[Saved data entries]
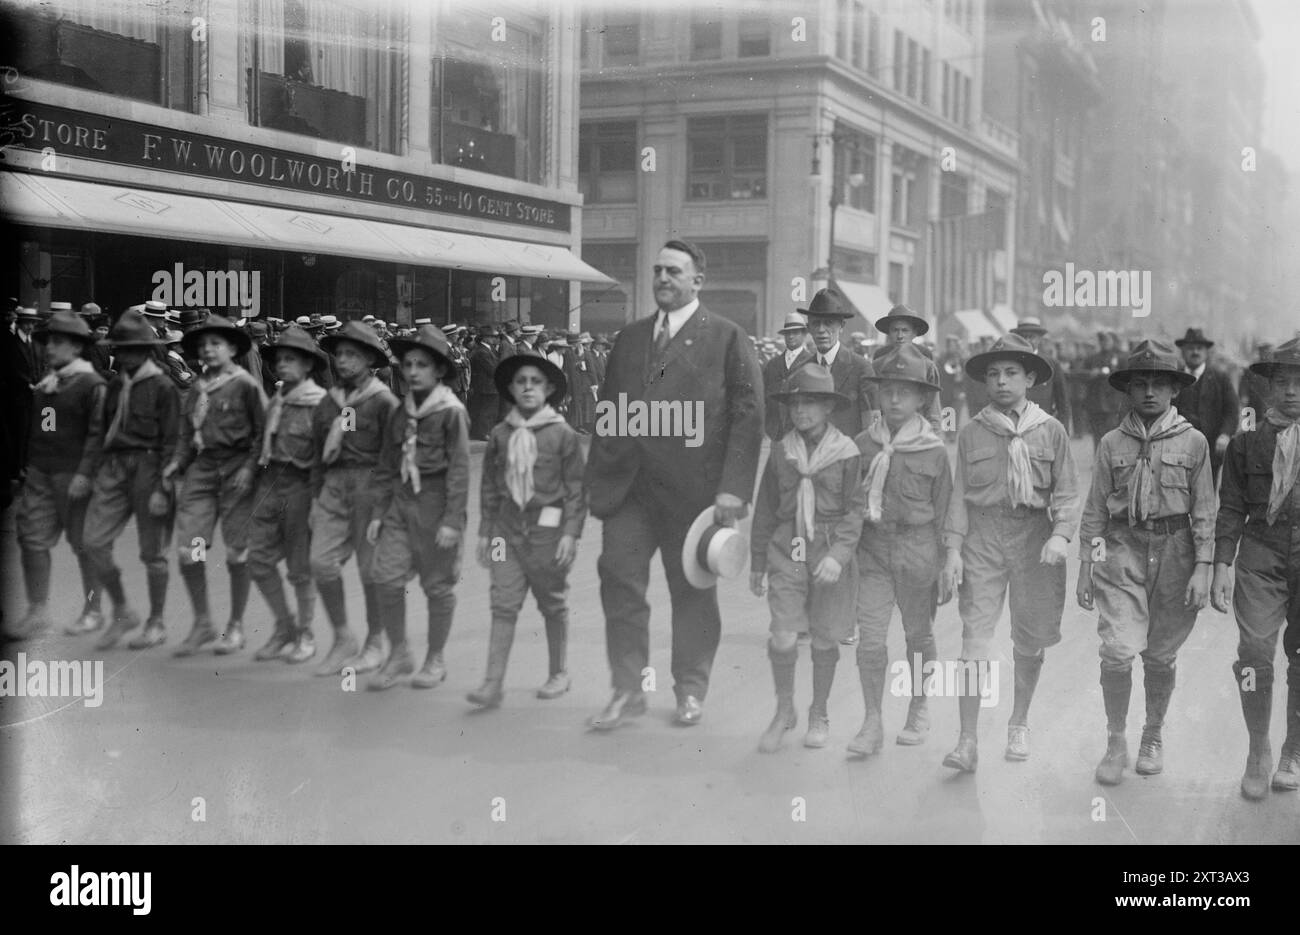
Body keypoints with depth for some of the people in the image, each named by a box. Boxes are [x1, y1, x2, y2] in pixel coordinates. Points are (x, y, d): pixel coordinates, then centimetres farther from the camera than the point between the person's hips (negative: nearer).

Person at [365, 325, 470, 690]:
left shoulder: (451, 412, -8)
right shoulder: (400, 413, 10)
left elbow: (459, 469, -11)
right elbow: (387, 466, 15)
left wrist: (452, 520, -14)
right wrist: (378, 511, 10)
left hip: (435, 503, -5)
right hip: (401, 501, 5)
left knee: (437, 585, 6)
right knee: (386, 578, -4)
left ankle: (435, 660, 22)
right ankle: (399, 653, 14)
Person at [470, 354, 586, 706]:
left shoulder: (562, 434, -5)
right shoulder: (500, 435, 5)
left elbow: (577, 487, -4)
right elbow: (489, 486, 11)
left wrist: (571, 533, -9)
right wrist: (485, 531, 9)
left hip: (548, 527, -2)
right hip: (508, 527, 3)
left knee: (552, 605, 11)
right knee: (503, 605, -3)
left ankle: (559, 673, 27)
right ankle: (493, 683, -4)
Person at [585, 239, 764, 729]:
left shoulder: (726, 338, 0)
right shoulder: (630, 337, 15)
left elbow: (748, 416, -5)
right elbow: (607, 409, 15)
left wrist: (733, 488, -13)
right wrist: (598, 477, 6)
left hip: (692, 487, -3)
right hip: (628, 486, 4)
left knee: (692, 592, 8)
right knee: (619, 581, -3)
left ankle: (691, 690, 24)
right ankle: (627, 691, 9)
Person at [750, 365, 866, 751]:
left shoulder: (846, 453, -5)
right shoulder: (780, 452, 4)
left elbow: (855, 510, -6)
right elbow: (765, 511, 12)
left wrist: (838, 555, -18)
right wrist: (757, 562, 15)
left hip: (830, 551, -1)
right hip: (787, 550, 2)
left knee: (824, 640, 9)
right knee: (783, 638, -8)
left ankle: (819, 714, 29)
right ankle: (784, 711, 15)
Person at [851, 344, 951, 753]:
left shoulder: (934, 451, -3)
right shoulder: (862, 445, 1)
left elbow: (944, 512, 2)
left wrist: (946, 567, 2)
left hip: (918, 547, -1)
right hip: (872, 547, 1)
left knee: (919, 635, 13)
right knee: (870, 638, -6)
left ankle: (919, 709, 33)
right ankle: (872, 723, 4)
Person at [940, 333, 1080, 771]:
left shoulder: (1050, 430, 3)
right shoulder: (971, 432, 4)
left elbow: (1067, 492, 2)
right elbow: (960, 495, 5)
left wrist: (1060, 534, -13)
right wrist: (953, 548, -2)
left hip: (1034, 536, 1)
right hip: (983, 536, 0)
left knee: (1029, 640, 11)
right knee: (975, 637, -7)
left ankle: (1018, 725, 32)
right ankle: (967, 742, -5)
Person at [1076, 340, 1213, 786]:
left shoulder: (1193, 443, 1)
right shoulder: (1112, 443, 3)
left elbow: (1204, 512, 2)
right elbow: (1095, 511, 6)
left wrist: (1202, 568, -6)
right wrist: (1084, 568, 4)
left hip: (1174, 551, 0)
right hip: (1122, 551, 0)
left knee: (1160, 656, 11)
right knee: (1118, 650, -12)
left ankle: (1153, 736, 32)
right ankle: (1115, 744, 5)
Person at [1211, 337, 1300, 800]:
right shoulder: (1246, 442, 7)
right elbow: (1231, 508, 6)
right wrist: (1221, 566, -1)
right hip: (1261, 553, 0)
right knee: (1254, 652, -7)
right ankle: (1258, 752, 11)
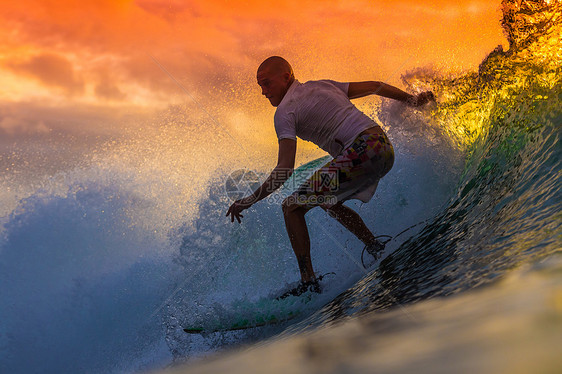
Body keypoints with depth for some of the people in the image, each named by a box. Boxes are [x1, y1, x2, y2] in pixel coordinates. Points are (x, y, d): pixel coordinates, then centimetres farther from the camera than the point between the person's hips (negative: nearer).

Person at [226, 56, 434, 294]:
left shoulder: (284, 112, -1)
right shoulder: (322, 86, 22)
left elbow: (285, 170, -11)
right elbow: (374, 86, 26)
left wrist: (249, 200, -5)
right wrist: (411, 100, 39)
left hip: (359, 155, -9)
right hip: (385, 148, 9)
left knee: (292, 207, 0)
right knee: (328, 201, 30)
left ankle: (308, 280, -5)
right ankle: (378, 250, 30)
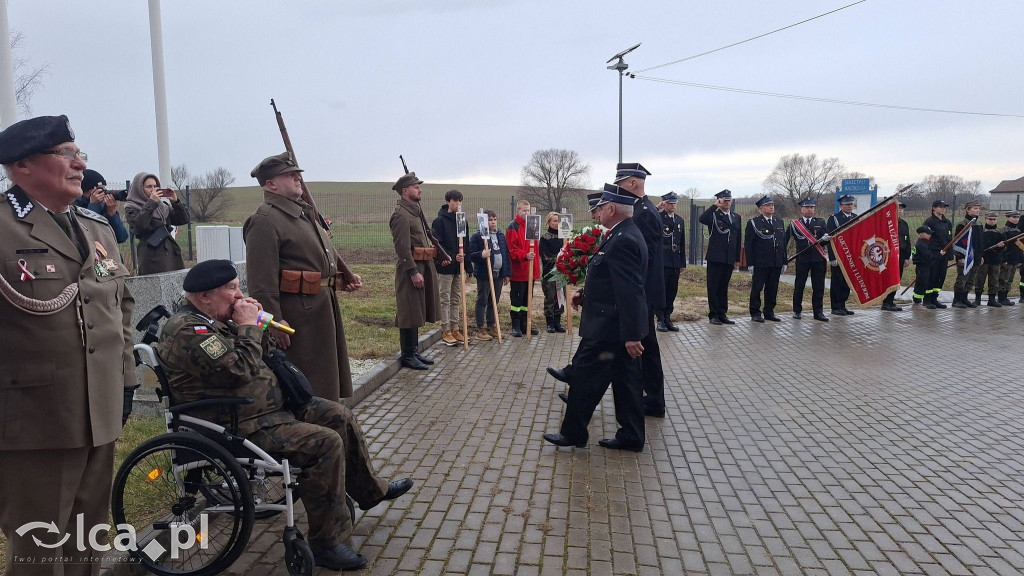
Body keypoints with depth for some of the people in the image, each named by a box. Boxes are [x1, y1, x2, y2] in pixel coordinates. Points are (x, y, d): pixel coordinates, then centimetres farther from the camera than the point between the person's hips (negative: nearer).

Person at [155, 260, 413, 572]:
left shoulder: (212, 319, 10)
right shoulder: (186, 330, -21)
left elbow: (263, 354, 16)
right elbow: (240, 370, -29)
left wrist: (255, 324, -1)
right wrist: (248, 326, -17)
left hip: (270, 403, 10)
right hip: (240, 426, -10)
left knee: (340, 416, 8)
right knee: (325, 443, -23)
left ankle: (370, 490, 26)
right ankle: (325, 543, -11)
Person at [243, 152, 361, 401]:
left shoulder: (304, 213, 17)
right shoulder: (265, 220, -15)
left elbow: (327, 252, 26)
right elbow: (262, 279, -21)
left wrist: (346, 275, 12)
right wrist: (274, 319, -24)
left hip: (324, 305, 10)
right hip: (296, 314, -10)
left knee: (326, 376, 20)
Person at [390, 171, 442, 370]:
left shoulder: (416, 210, 17)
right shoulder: (400, 214, -15)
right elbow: (402, 247, -21)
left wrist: (440, 254, 17)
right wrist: (413, 272, -23)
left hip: (424, 266, 10)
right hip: (410, 268, -10)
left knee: (417, 312, 15)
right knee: (409, 313, -3)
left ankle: (414, 351, 24)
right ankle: (408, 356, 6)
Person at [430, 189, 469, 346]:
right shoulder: (439, 221, -6)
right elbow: (438, 245, -13)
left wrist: (468, 267, 9)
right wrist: (452, 257, -23)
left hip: (459, 267, 6)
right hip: (445, 267, -6)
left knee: (457, 300, 11)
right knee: (445, 300, 1)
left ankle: (455, 329, 18)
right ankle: (446, 331, 8)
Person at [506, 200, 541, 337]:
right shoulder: (513, 227, -8)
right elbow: (512, 250, -15)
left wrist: (537, 266, 15)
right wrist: (525, 256, -31)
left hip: (531, 270, 7)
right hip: (518, 270, -7)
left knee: (527, 298, 12)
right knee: (516, 298, 1)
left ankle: (525, 325, 21)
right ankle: (516, 326, 9)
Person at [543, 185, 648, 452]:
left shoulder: (623, 241, -21)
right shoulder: (626, 234, 11)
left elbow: (630, 291, -26)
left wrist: (631, 334, -26)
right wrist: (585, 294, 14)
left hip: (608, 328, -10)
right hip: (622, 329, 10)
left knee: (585, 376, 2)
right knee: (625, 379, 14)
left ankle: (573, 433, 15)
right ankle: (631, 437, 22)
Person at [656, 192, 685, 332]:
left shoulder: (680, 221, 16)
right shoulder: (658, 218, -1)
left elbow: (682, 243, 16)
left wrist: (683, 262, 12)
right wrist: (656, 208, -20)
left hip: (675, 261, 5)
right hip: (662, 260, -5)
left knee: (672, 291, 8)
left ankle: (667, 318, 16)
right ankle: (660, 320, 4)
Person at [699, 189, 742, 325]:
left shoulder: (737, 218, 15)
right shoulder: (713, 215, -1)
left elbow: (738, 240, 15)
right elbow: (701, 219, -25)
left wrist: (737, 259, 12)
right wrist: (715, 206, -22)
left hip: (729, 259, 5)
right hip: (715, 257, -5)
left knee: (724, 287, 10)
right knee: (713, 287, 0)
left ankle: (722, 314, 16)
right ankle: (713, 315, 6)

WHAT YOU WILL DO: Print all of the rows above verbatim, omitting the pictures.

THE ANSWER:
Body keypoints with depth for some of the people in the image, each named by a box. Boxes are [x1, y1, x2, y2] in pixel coordinates. Points are (x, y, d): pixel coordinates, then centimetres farther from the camera than the point between the person's hips (negative: nearer).

Person at [365, 325, 470, 690]:
left shoulder: (451, 412, -8)
right shoulder: (400, 413, 10)
left elbow: (459, 469, -11)
right elbow: (387, 466, 15)
left wrist: (452, 520, -14)
right wrist: (378, 511, 10)
left hip: (435, 503, -5)
right hip: (401, 501, 5)
left knee: (437, 585, 6)
right knee: (386, 578, -4)
left ankle: (435, 660, 22)
right ankle: (399, 653, 14)
Person at [470, 354, 586, 706]:
left shoulder: (562, 434, -5)
right shoulder: (500, 435, 5)
left elbow: (577, 487, -4)
right elbow: (489, 486, 11)
left wrist: (571, 533, -9)
right wrist: (485, 531, 9)
left hip: (548, 527, -2)
right hip: (508, 527, 3)
left knee: (552, 605, 11)
right knee: (503, 605, -3)
left ankle: (559, 673, 27)
right ankle: (493, 683, -4)
Person at [585, 239, 764, 729]:
left shoulder: (726, 338, 0)
right shoulder: (630, 337, 15)
left elbow: (748, 416, -5)
right elbow: (607, 409, 15)
left wrist: (733, 488, -13)
right wrist: (598, 477, 6)
left hip: (692, 487, -3)
right hip: (628, 486, 4)
left knee: (692, 592, 8)
right knee: (619, 581, -3)
left ankle: (691, 690, 24)
right ankle: (627, 691, 9)
Person at [750, 365, 866, 751]:
left shoulder: (846, 453, -5)
right shoulder: (780, 452, 4)
left elbow: (855, 510, -6)
right elbow: (765, 511, 12)
left wrist: (838, 555, -18)
right wrist: (757, 562, 15)
left hip: (830, 551, -1)
right hip: (787, 550, 2)
left knee: (824, 640, 9)
right knee: (783, 638, -8)
left ankle: (819, 714, 29)
right ankle: (784, 711, 15)
Person at [851, 344, 951, 753]:
left shoulder: (934, 451, -3)
right shoulder: (862, 445, 1)
left elbow: (944, 512, 2)
left wrist: (946, 567, 2)
left hip: (918, 547, -1)
right hip: (872, 547, 1)
left knee: (919, 635, 13)
right knee: (870, 638, -6)
left ankle: (919, 709, 33)
right ankle: (872, 723, 4)
Person at [940, 333, 1080, 771]:
left shoulder: (1050, 430, 3)
right shoulder: (971, 432, 4)
left elbow: (1067, 492, 2)
right elbow: (960, 495, 5)
left wrist: (1060, 534, -13)
right wrist: (953, 548, -2)
left hip: (1034, 536, 1)
right hip: (983, 536, 0)
left knee: (1029, 640, 11)
right knee: (975, 637, -7)
left ankle: (1018, 725, 32)
right ankle: (967, 742, -5)
Person at [1076, 340, 1213, 786]:
left shoulder: (1193, 443, 1)
right shoulder: (1112, 443, 3)
left elbow: (1204, 512, 2)
right elbow: (1095, 511, 6)
left wrist: (1202, 568, -6)
right wrist: (1084, 568, 4)
left hip: (1174, 551, 0)
right hip: (1122, 551, 0)
left knee: (1160, 656, 11)
right knee: (1118, 650, -12)
left ankle: (1153, 736, 32)
right ankle: (1115, 744, 5)
Person at [1211, 337, 1300, 800]:
right shoulder: (1246, 442, 7)
right elbow: (1231, 508, 6)
right wrist: (1221, 566, -1)
right hip: (1261, 553, 0)
right knee: (1254, 652, -7)
right ankle: (1258, 752, 11)
Body keypoints with depth for some of the people in the image, each named by a box. Boxes are [x1, y1, x2, y2] in pixel coordinates. Points are (x, y, d): pixel coordinates, then centimetres farther from the camera than the point between the person's hips (negative: nearer).

Person at [226, 56, 434, 294]:
left shoulder: (284, 112, -1)
right shoulder: (322, 86, 22)
left elbow: (285, 170, -11)
right elbow: (374, 86, 26)
left wrist: (249, 200, -5)
right wrist: (411, 100, 39)
left hip: (359, 155, -9)
right hip: (385, 148, 9)
left knee: (292, 207, 0)
right knee: (328, 201, 30)
left ankle: (308, 280, -5)
right ankle: (378, 250, 30)
Body keypoints with depth for some of the people in the image, each named by a box. Boxes are [x1, y1, x2, y2] in pixel coordinates. Points are (x, y, d): pixel coordinates, then centimetres farther from the camera than the point between the person's hips (negative: nearer).

Person at [155, 260, 413, 572]:
left shoulder: (212, 319, 10)
right shoulder: (186, 330, -21)
left elbow: (263, 354, 16)
right elbow: (240, 370, -29)
left wrist: (255, 324, -1)
right wrist: (248, 326, -17)
left hip: (270, 403, 10)
right hip: (240, 426, -10)
left knee: (340, 416, 8)
right knee: (325, 443, -23)
left ankle: (370, 490, 26)
right ankle: (325, 543, -11)
Person at [243, 152, 361, 401]:
left shoulder: (304, 213, 17)
right shoulder: (265, 220, -15)
left elbow: (327, 252, 26)
right elbow: (262, 279, -21)
left wrist: (346, 275, 12)
right wrist: (274, 319, -24)
left hip: (324, 305, 10)
right hip: (296, 314, -10)
left knee: (326, 376, 20)
Person at [390, 171, 442, 370]:
left shoulder: (416, 210, 17)
right shoulder: (400, 214, -15)
right elbow: (402, 247, -21)
left wrist: (440, 254, 17)
right wrist: (413, 272, -23)
left hip: (424, 266, 10)
right hip: (410, 268, -10)
left knee: (417, 312, 15)
right knee: (409, 313, -3)
left ankle: (414, 351, 24)
right ankle: (408, 356, 6)
Person at [430, 189, 469, 346]:
right shoulder: (439, 221, -6)
right elbow: (438, 245, -13)
left wrist: (468, 267, 9)
right wrist: (452, 257, -23)
left hip: (459, 267, 6)
right hip: (445, 267, -6)
left knee: (457, 300, 11)
right knee: (445, 300, 1)
left ankle: (455, 329, 18)
right ankle: (446, 331, 8)
Person at [506, 200, 541, 337]:
right shoulder: (513, 227, -8)
right elbow: (512, 250, -15)
left wrist: (537, 266, 15)
right wrist: (525, 256, -31)
left hip: (531, 270, 7)
right hip: (518, 270, -7)
left knee: (527, 298, 12)
right knee: (516, 298, 1)
left ankle: (525, 325, 21)
right ankle: (516, 326, 9)
Person at [543, 185, 648, 452]:
left shoulder: (623, 241, -21)
right shoulder: (626, 234, 11)
left elbow: (630, 291, -26)
left wrist: (631, 334, -26)
right wrist: (585, 294, 14)
left hip: (608, 328, -10)
right hip: (622, 329, 10)
left knee: (585, 376, 2)
right knee: (625, 379, 14)
left ankle: (573, 433, 15)
right ankle: (631, 437, 22)
Person at [656, 192, 685, 332]:
left shoulder: (680, 221, 16)
right shoulder: (658, 218, -1)
left elbow: (682, 243, 16)
left wrist: (683, 262, 12)
right wrist: (656, 208, -20)
left hip: (675, 261, 5)
right hip: (662, 260, -5)
left knee: (672, 291, 8)
left ankle: (667, 318, 16)
right ankle: (660, 320, 4)
Person at [699, 189, 742, 325]:
left shoulder: (737, 218, 15)
right shoulder: (713, 215, -1)
left elbow: (738, 240, 15)
right elbow: (701, 219, -25)
left wrist: (737, 259, 12)
right wrist: (715, 206, -22)
left hip: (729, 259, 5)
right hip: (715, 257, -5)
left knee: (724, 287, 10)
right knee: (713, 287, 0)
left ankle: (722, 314, 16)
right ankle: (713, 315, 6)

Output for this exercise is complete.